A rat infestation at home can put your family at risk of unwanted health conditions. Rats are associated with a number of life-threatening diseases such as lassa fever, hantavirus and leptospirosis.

Getting rid of these pests is not easy because rats are intelligent and they always seem to find ways to evade baits so imagine what it is like to deal with giant rats that are immune to supposedly feasible methods of killing them.

Unfortunately, such giant rats are no work of fiction. They exist and are now causing problems in Liverpool. Pest controllers said that they're seeing bigger rats for the past few months and describe them as super rats because they're as big as small cats.

There are also plausible explanations for the rodents' size. The mutant rats have apparently grown so big because it is easy for them to find food. The rat-catchers said that more foods are now left on the streets and rats consume these.

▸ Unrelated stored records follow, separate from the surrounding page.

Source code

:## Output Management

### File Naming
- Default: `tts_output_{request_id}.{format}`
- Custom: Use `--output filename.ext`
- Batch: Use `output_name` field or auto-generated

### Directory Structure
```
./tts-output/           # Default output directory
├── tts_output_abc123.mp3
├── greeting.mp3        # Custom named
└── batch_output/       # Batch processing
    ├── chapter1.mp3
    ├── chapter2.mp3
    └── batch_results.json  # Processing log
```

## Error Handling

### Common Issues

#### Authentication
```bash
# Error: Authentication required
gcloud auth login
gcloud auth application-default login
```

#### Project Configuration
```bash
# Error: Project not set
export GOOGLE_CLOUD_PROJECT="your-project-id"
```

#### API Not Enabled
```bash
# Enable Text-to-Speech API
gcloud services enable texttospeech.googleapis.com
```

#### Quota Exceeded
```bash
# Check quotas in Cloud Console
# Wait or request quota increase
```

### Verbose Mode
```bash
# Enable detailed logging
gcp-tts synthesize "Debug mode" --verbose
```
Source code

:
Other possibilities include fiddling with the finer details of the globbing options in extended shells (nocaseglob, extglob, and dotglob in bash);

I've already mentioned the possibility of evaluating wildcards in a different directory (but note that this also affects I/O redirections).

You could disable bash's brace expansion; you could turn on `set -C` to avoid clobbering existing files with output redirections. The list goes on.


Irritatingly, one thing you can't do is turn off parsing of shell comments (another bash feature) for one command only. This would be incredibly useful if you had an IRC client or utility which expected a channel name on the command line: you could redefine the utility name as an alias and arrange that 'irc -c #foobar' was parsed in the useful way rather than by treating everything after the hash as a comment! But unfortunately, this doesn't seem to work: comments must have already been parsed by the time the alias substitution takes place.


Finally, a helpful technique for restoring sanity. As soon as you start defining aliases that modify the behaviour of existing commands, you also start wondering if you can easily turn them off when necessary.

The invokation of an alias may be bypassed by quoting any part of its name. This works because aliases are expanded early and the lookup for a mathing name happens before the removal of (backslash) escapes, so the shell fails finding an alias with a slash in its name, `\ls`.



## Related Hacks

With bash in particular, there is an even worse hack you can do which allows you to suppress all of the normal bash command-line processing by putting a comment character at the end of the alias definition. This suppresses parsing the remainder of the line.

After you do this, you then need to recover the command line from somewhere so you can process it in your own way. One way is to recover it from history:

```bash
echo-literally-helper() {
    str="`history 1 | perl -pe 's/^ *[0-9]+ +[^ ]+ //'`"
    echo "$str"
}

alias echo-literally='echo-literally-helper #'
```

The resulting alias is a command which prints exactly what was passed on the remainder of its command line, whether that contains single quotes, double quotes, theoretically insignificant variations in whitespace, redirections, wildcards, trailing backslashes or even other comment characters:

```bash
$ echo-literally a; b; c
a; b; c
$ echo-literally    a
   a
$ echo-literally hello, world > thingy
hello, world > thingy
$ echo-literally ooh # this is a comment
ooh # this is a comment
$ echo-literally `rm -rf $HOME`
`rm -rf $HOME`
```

"Access to food is so easy for them," said Sean Whelan of Whelan Pest Prevention. "They're like humans, they eat and eat and get bigger and bigger."

One of the captured rodents is almost two-feet long and experts believe these giant rats feed on fast food and household wastes.

More alarmingly, the mutant rats are also becoming resistant to the baits that were commonly used to kill them. The Bromadiolone-based rodent killer as well as the blood-thinning drug warfarin-based poison that was widely used from 1960's to 1970's no longer work on these giant rats. Pest controllers say they're already planning to use stronger poisons albeit this would require a green light from the Health and Safety Executive.

"They're becoming very resistant to bait in Liverpool," Whelan said. "Soon we'll have to be putting third generation bait down which we will need to get legislation for."

The pest controllers can attest to the growing rat infestation as well. They said that they're supposed to receive fewer call-outs for rats because it's summertime and the weather is warm but they're not. The number of rat-based reports that Whelan's company received in the last year has also increased by 15 percent.